Caesar seems to indicate that they had spoken a different language
than the Gauls, but they seem to have become Celticised, as indeed
had most of Europe. You may be aware that there is hardly a tribe
name we know from that time who has not been considered a possible
case of a tribe who were only superficially Celtic. Consider the
Boii.

In any case, the Belgae lived in the right time and the right place
to have been the successors of the Nordwestblok speakers. Which
other tribal groups can we say that about?

> >But by
> > Caesar's time it seems likely that the Nordwestblok language, if
> > there was one, was on the way out.
> >
> > > I would think
> > > the most likely period for the NWBlock people to enter Britain
> > would
> > > be after their societies were overrun and Germanicised by
their
> > > Eastern ex-Jastorf neighbors.
> > >
> >
> > Ah. You mean earlier than Caesar?
>
> Around the time of Caesar and later. Ariovist and his army would
have
> been Germanic, but Arminius and his uprising was at least partly
> still Nordwestblock.
>

How do you judge that? What is the evidence for that?

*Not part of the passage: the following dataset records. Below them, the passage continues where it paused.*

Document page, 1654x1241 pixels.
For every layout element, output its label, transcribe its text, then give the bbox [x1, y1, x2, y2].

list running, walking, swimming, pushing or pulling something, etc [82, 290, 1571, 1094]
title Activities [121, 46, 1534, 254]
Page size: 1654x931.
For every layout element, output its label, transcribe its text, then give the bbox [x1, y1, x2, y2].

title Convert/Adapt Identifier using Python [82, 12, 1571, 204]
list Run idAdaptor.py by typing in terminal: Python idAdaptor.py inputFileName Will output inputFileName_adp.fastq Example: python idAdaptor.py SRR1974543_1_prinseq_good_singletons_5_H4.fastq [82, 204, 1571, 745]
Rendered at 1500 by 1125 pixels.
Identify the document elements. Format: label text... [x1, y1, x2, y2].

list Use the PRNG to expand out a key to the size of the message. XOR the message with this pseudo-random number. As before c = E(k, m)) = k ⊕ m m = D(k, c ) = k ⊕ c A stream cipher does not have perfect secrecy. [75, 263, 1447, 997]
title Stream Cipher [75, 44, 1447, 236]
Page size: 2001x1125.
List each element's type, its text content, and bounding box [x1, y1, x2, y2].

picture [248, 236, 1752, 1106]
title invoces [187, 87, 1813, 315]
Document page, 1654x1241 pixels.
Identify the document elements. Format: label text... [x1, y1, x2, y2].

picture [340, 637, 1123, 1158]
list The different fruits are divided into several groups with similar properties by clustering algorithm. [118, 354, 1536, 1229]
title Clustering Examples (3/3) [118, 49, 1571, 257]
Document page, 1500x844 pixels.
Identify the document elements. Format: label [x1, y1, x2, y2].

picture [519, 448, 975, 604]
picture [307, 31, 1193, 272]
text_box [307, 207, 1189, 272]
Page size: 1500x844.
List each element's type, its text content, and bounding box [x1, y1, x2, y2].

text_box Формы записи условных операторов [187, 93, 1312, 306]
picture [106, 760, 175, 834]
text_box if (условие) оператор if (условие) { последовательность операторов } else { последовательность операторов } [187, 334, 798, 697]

> > > >Thirdly, why would Eastern Germanic contain a word from NW
> Europe?
> > >
> > > Good question. In order for that to happen, the *ark- stem
would
> > have
> > > had to be part of the language expanding out of Thuringia,
which
> > is
> > > not a totally unlikely proposition. The -azna part of the
Gothic
> > word
> > > also sets it apart from the other Germanic occurrences.
> > >
> >
> > Any path for words from Thuringia to Gothic territory would
surely
> > be much later than the demise of the Nordwestblok language?
>
> I think you misunderstand. The *ark- root would have been not a
> Nordwestblock loan into Germanic and Italic, but a gloss common to
> these three languages.

Than I do not understand the point being made.